== Recorded data ==
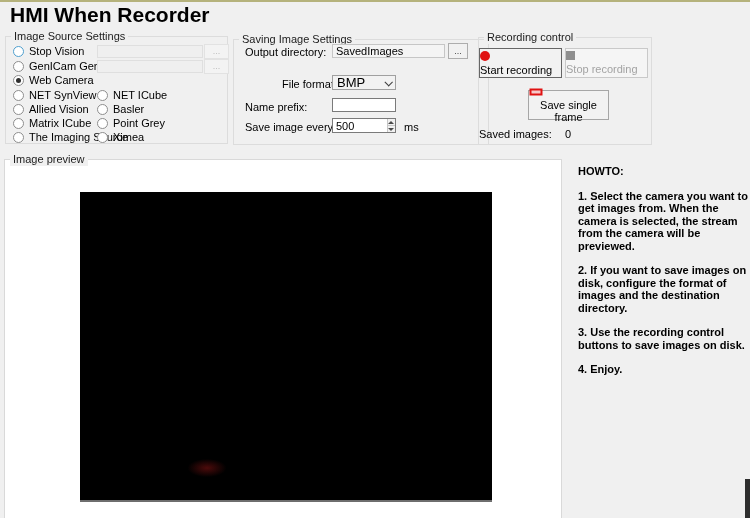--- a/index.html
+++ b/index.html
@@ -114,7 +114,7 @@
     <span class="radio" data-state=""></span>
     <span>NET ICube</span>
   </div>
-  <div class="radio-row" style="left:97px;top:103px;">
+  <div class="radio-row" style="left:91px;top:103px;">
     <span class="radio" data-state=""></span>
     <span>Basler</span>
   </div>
===
• Work request
Write out every line of the data that holds the word "class".

• Answer section
     <span class="radio" data-state=""></span>
-  <div class="radio-row" style="left:97px;top:103px;">
+  <div class="radio-row" style="left:91px;top:103px;">
     <span class="radio" data-state=""></span>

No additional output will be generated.